With my most recent batch of S. purpuratus larvae, I began seeing competence at 45 days post-fertilization. The first bona fide juvenile urchin didn’t begin crawling around on tube feet until 50 days:
11 March 2015
© Allison J. Gong
The next logical question would be: Why do the sand dollars develop so much more quickly than the urchins? I don’t have a definitive answer for that. Since that class in Friday Harbor I haven’t had another chance to study sand dollars, but in my experience my most recent cohort of sea urchins progressed through development at the normal pace for the species in this location.
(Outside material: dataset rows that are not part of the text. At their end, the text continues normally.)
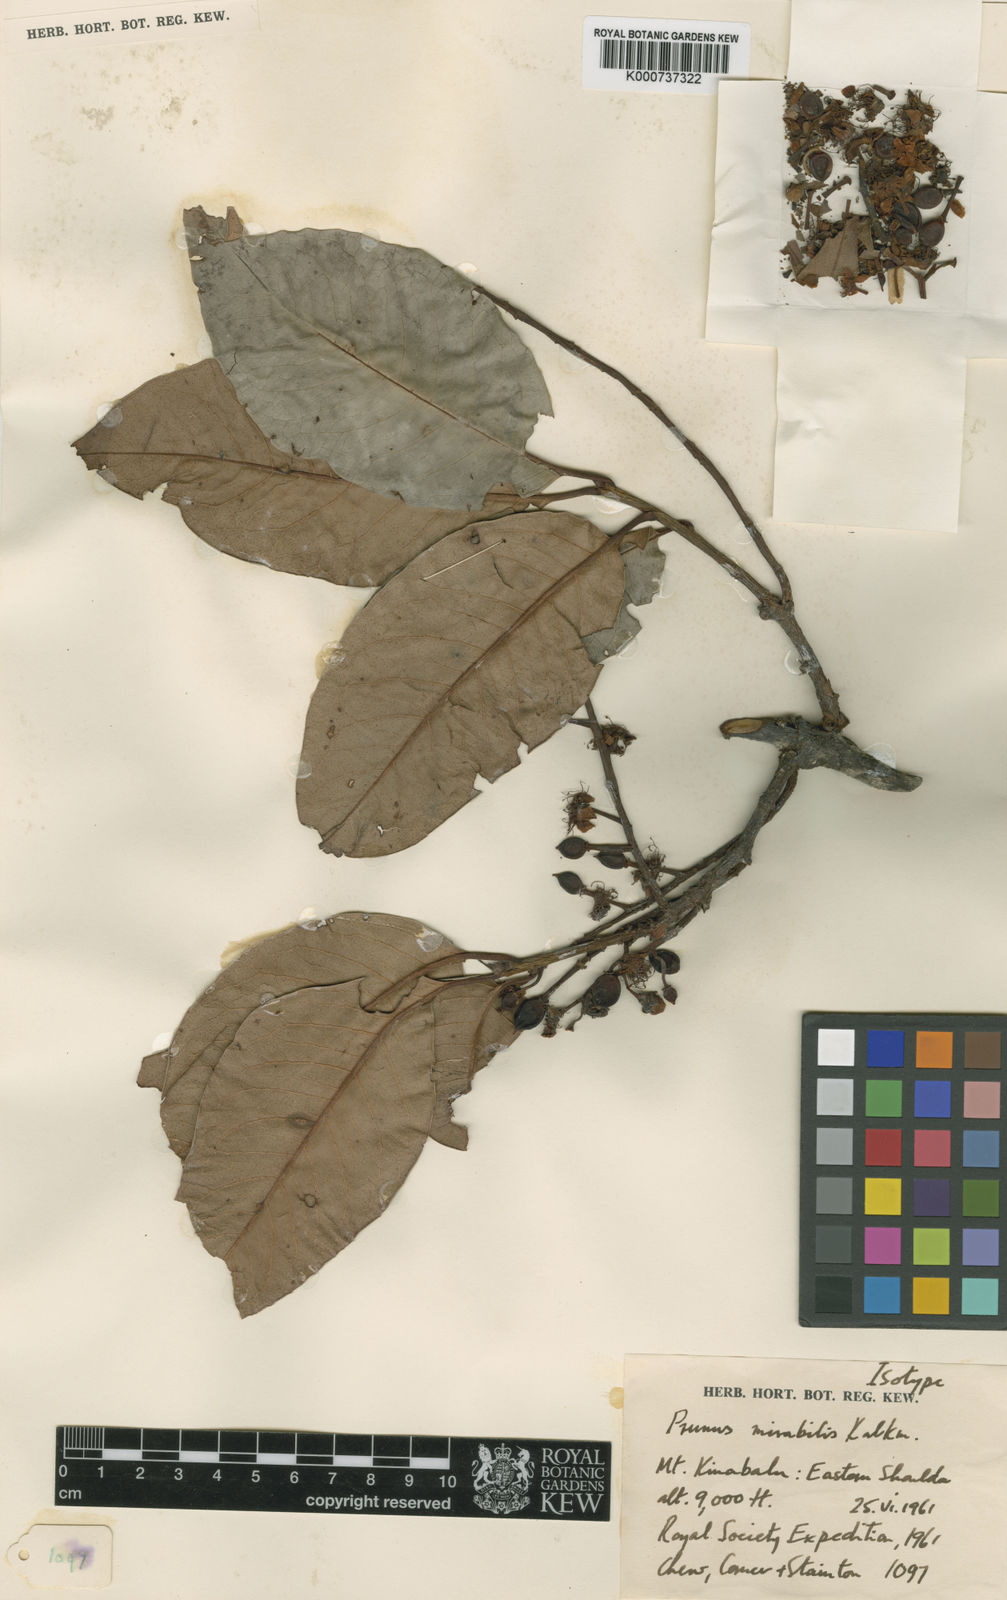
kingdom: Plantae
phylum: Tracheophyta
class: Magnoliopsida
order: Rosales
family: Rosaceae
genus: Prunus
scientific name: Prunus mirabilis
Some species just take longer than others, and the differences could be due to any number or combination of factors: water temperature, genetics, presence or absence of settling cues, water chemistry, and so on. The take-home message, if you’ve managed to read this far, is that yes, sand dollars and sea urchins undergo pretty much the same development. It’s the same as the short answer at the top of the post, but wasn’t it fun getting there the long way?